Why it works: The heap guarantees that the tuple with the highest rating (and lexicographically smallest name for ties) is always near the top. Lazy deletion ensures we do not waste time removing outdated entries, while the authoritative foodToRating map guarantees correctness.

Python Solution

from typing import List
import heapq

class FoodRatings:

    def __init__(self, foods: List[str], cuisines: List[str], ratings: List[int]):
        self.foodToCuisine = {}
        self.foodToRating = {}
        self.cuisineHeap = {}

        for food, cuisine, rating in zip(foods, cuisines, ratings):
            self.foodToCuisine[food] = cuisine
            self.foodToRating[food] = rating
            if cuisine not in self.cuisineHeap:
                self.cuisineHeap[cuisine] = []
            heapq.heappush(self.cuisineHeap[cuisine], (-rating, food))

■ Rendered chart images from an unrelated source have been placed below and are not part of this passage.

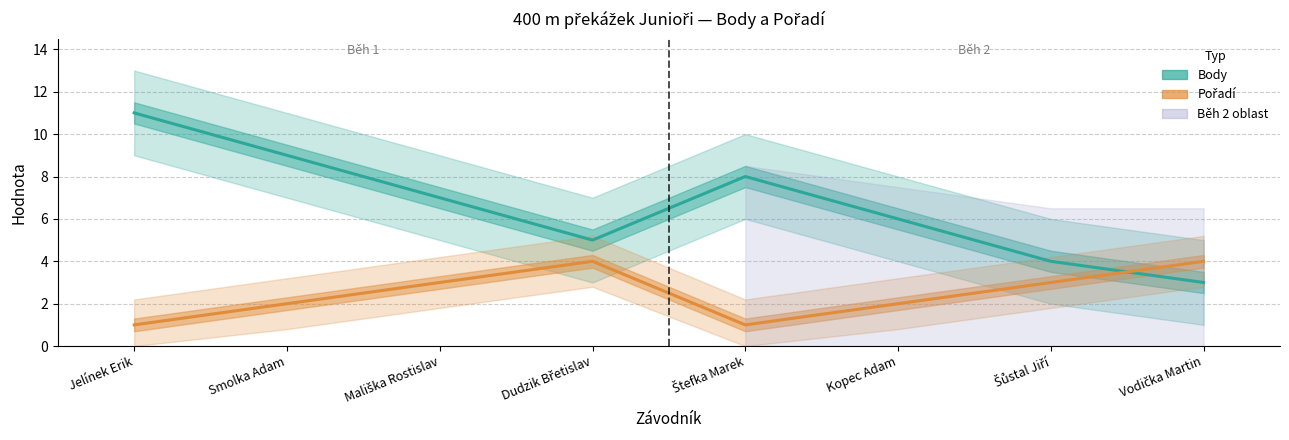

Between Štefka Marek and Vodička Martin, which series saw the biggest shift?

Body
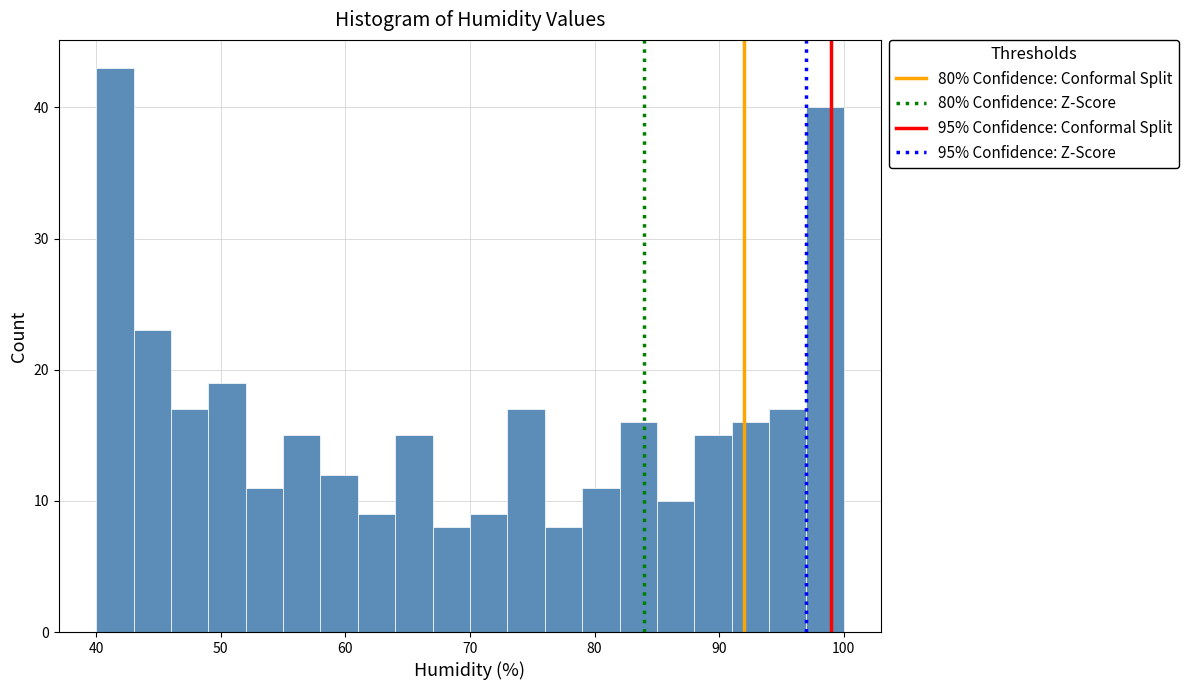

Read against the x-axis, roughly where is the centre of the tallest bar?

42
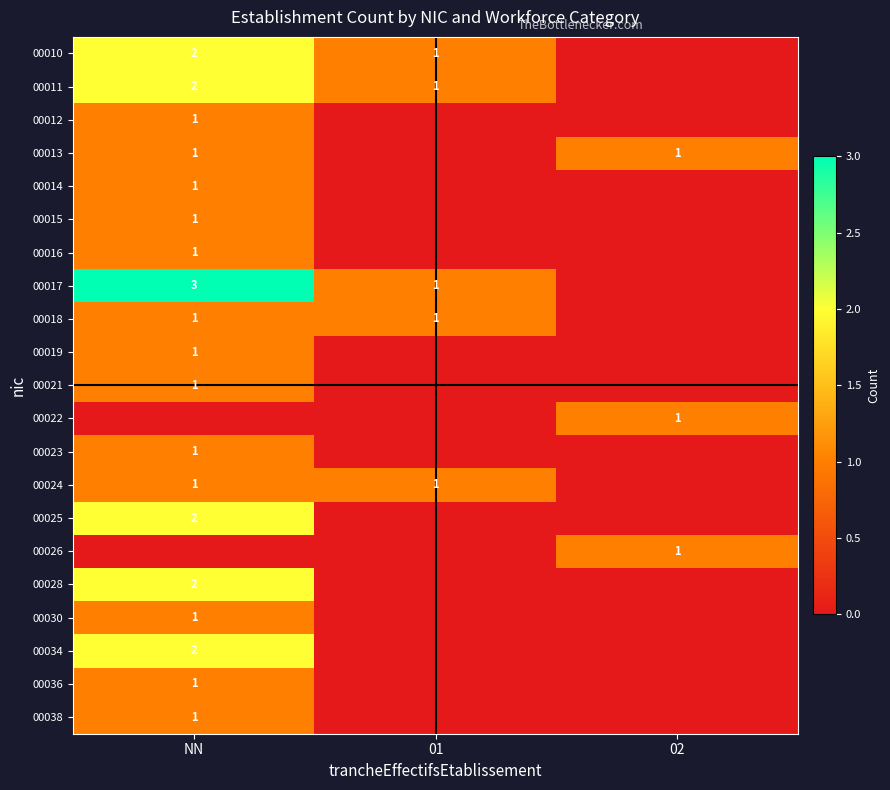

Which label corresponds to the smallest value in the chart?

02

    def changeRating(self, food: str, newRating: int) -> None:
        cuisine = self.foodToCuisine[food]
        self.foodToRating[food] = newRating
        heapq.heappush(self.cuisineHeap[cuisine], (-newRating, food))

    def highestRated(self, cuisine: str) -> str:
        heap = self.cuisineHeap[cuisine]
        while True:
            rating, food = heap[0]
            if -rating == self.foodToRating[food]:
                return food
            heapq.heappop(heap)

This implementation maintains a separate heap per cuisine for fast retrieval of the highest-rated food. Changing ratings is done by adding new entries, while outdated entries are lazily removed when querying.

Go Solution

package main

import (
    "container/heap"
)

type FoodEntry struct {
    rating int
    name   string
}

type FoodHeap []FoodEntry

func (h FoodHeap) Len() int { return len(h) }
func (h FoodHeap) Less(i, j int) bool {
    if h[i].rating == h[j].rating {
        return h[i].name < h[j].name
    }
    return h[i].rating > h[j].rating
}
func (h FoodHeap) Swap(i, j int) { h[i], h[j] = h[j], h[i] }

func (h *FoodHeap) Push(x any) { *h = append(*h, x.(FoodEntry)) }
func (h *FoodHeap) Pop() any {
    old := *h
    n := len(old)
    item := old[n-1]
    *h = old[:n-1]
    return item
}

type FoodRatings struct {
    foodToCuisine map[string]string
    foodToRating  map[string]int
    cuisineHeap   map[string]*FoodHeap
}

func Constructor(foods []string, cuisines []string, ratings []int) FoodRatings {
    fr := FoodRatings{
        foodToCuisine: make(map[string]string),
        foodToRating:  make(map[string]int),
        cuisineHeap:   make(map[string]*FoodHeap),
    }
    for i := range foods {
        food, cuisine, rating := foods[i], cuisines[i], ratings[i]
        fr.foodToCuisine[food] = cuisine
        fr.foodToRating[food] = rating
        if _, exists := fr.cuisineHeap[cuisine]; !exists {
            h := &FoodHeap{}
            heap.Init(h)
            fr.cuisineHeap[cuisine] = h
        }
        heap.Push(fr.cuisineHeap[cuisine], FoodEntry{rating, food})
    }
    return fr
}

func (fr *FoodRatings) ChangeRating(food string, newRating int) {
    cuisine := fr.foodToCuisine[food]
    fr.foodToRating[food] = newRating
    heap.Push(fr.cuisineHeap[cuisine], FoodEntry{newRating, food})
}

func (fr *FoodRatings) HighestRated(cuisine string) string {
    h := fr.cuisineHeap[cuisine]
    for {
        top := (*h)[0]
        if fr.foodToRating[top.name] == top.rating {
            return top.name
        }
        heap.Pop(h)
    }
}

Go implementation uses a custom FoodHeap type with a max-heap property, maintaining the same lazy deletion logic as in Python.

Worked Examples

Initial State:

Food Cuisine Rating Heap Entry
kimchi korean 9 (-9, kimchi)
miso japanese 12 (-12, miso)
sushi japanese 8 (-8, sushi)
moussaka greek 15 (-15, moussaka)
ramen japanese 14 (-14, ramen)
bulgogi korean 7 (-7, bulgogi)
  1. highestRated("korean") returns kimchi.
  2. highestRated("japanese") returns ramen.
  3. changeRating("sushi", 16) updates sushi; heap now contains (-16, sushi).
  4. highestRated("japanese") returns sushi.
  5. changeRating("ramen", 16) updates ramen; heap now has (-16, sushi) and (-16, ramen).